> RECORDS SUPPLIED
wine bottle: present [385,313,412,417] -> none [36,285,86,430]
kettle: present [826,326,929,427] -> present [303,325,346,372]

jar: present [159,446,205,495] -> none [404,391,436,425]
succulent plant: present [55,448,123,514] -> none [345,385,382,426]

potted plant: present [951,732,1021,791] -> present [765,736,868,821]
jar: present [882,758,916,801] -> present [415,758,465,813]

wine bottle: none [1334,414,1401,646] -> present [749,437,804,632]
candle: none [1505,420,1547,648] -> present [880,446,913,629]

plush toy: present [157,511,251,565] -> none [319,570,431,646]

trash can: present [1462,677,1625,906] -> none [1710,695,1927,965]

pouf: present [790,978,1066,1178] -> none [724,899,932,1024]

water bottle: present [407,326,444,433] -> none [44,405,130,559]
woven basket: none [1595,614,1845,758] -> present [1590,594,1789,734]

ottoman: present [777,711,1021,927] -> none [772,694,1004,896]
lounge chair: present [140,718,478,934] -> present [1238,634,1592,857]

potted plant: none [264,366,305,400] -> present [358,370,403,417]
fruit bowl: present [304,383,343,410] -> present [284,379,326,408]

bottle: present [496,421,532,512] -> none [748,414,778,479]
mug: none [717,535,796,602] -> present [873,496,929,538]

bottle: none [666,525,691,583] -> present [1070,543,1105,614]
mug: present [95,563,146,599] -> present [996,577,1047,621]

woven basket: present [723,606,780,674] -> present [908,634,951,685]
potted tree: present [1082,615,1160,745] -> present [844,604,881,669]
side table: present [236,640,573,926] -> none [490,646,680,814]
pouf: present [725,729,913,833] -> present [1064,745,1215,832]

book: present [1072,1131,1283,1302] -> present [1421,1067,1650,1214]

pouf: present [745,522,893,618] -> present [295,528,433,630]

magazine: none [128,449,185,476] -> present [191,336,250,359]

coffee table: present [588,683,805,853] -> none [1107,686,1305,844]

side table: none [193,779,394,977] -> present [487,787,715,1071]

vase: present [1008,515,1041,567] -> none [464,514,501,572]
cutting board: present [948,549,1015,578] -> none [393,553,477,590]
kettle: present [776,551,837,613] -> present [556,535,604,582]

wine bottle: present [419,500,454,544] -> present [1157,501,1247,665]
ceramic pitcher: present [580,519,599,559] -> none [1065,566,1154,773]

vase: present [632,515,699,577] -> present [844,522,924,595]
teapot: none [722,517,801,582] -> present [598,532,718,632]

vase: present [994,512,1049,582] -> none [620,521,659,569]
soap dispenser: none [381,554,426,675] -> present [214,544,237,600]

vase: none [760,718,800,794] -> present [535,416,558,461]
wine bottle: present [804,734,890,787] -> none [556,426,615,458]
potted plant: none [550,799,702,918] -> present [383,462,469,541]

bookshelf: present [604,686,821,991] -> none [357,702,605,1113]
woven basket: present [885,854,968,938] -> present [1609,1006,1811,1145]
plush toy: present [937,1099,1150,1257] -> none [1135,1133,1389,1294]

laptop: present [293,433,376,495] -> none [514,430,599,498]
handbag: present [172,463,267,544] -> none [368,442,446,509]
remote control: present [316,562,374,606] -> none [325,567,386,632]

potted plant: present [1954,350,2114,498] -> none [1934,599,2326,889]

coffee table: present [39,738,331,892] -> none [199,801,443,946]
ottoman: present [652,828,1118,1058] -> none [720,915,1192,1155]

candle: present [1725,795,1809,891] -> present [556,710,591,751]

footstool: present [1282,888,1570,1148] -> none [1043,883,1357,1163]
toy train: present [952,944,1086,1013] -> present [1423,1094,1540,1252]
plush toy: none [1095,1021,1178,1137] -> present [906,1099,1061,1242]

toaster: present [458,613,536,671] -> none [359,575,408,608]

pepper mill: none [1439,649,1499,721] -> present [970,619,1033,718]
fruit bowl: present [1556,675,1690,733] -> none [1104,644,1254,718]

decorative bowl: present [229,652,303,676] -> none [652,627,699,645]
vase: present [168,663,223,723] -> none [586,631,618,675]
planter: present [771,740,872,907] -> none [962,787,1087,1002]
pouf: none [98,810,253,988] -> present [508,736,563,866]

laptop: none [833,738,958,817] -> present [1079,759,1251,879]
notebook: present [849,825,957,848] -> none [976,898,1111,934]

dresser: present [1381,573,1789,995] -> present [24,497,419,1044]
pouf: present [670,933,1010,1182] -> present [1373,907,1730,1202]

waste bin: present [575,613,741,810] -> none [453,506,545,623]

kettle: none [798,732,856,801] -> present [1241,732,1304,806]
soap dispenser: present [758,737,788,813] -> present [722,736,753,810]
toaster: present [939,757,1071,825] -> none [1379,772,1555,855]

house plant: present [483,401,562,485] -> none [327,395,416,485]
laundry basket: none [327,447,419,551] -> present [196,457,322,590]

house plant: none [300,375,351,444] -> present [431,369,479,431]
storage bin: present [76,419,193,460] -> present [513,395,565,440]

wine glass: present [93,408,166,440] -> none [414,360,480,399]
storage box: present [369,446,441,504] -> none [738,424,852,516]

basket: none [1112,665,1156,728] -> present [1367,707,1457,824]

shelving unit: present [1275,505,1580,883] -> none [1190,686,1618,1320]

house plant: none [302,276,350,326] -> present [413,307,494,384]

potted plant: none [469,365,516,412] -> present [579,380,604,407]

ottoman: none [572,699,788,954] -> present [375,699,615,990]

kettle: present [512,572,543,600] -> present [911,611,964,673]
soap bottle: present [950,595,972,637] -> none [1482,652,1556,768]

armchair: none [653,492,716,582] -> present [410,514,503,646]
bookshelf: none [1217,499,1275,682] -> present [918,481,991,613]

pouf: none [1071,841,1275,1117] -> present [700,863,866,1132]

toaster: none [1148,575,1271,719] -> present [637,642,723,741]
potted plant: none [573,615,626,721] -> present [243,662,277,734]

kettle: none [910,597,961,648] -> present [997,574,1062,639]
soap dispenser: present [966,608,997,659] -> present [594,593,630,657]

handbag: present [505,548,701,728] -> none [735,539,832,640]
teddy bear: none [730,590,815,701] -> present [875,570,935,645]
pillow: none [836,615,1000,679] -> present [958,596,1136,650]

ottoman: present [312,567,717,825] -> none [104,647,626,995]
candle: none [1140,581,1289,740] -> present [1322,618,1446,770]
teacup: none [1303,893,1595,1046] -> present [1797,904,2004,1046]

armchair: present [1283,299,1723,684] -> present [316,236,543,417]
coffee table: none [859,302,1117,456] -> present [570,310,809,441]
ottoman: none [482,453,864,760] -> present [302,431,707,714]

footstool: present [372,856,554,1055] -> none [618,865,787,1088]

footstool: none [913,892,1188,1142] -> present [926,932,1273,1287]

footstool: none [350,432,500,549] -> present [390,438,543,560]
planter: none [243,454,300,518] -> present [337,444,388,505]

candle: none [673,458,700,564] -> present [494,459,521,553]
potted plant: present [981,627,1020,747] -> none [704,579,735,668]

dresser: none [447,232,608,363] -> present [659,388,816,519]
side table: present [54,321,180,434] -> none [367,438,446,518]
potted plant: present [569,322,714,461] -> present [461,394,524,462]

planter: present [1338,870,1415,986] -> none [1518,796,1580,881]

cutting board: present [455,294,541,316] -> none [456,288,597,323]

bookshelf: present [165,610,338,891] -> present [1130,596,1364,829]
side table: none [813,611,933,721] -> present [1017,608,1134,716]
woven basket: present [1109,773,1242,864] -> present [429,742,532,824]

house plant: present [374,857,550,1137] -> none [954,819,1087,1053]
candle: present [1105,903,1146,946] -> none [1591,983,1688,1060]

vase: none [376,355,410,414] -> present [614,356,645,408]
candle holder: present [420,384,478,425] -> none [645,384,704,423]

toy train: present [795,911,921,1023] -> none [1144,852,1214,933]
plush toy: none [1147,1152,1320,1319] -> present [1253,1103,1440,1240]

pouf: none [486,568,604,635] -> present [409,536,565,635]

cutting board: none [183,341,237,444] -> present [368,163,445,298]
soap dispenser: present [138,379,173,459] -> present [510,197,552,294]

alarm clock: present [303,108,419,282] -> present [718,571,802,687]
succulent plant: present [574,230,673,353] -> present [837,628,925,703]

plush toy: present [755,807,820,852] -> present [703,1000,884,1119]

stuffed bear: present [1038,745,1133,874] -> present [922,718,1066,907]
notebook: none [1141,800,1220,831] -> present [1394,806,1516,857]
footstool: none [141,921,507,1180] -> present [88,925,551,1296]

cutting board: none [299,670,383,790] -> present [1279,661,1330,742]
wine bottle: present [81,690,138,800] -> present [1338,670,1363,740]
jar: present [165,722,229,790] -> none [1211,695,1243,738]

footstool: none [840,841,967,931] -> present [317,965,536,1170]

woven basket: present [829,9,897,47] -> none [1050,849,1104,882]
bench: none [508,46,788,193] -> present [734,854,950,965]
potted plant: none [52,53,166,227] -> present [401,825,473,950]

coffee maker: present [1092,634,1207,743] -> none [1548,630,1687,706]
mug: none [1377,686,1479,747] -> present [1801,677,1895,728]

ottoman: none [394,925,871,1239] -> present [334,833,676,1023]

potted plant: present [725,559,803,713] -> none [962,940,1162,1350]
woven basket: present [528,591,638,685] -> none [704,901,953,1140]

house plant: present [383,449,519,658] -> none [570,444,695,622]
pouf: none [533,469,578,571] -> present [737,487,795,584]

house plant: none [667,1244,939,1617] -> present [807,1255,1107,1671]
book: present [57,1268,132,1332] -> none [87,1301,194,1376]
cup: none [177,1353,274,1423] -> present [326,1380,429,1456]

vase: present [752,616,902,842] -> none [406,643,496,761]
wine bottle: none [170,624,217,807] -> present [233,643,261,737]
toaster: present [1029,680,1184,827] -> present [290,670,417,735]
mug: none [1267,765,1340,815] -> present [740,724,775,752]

> WORK TO BE COMPLETED
Start at the first line of the entries and stop at the line that contains "pouf: present [790,978,1066,1178]". Repeat every line in that span exactly, and nothing beyond it.

> YOUR RESPONSE
wine bottle: present [385,313,412,417] -> none [36,285,86,430]
kettle: present [826,326,929,427] -> present [303,325,346,372]

jar: present [159,446,205,495] -> none [404,391,436,425]
succulent plant: present [55,448,123,514] -> none [345,385,382,426]

potted plant: present [951,732,1021,791] -> present [765,736,868,821]
jar: present [882,758,916,801] -> present [415,758,465,813]

wine bottle: none [1334,414,1401,646] -> present [749,437,804,632]
candle: none [1505,420,1547,648] -> present [880,446,913,629]

plush toy: present [157,511,251,565] -> none [319,570,431,646]

trash can: present [1462,677,1625,906] -> none [1710,695,1927,965]

pouf: present [790,978,1066,1178] -> none [724,899,932,1024]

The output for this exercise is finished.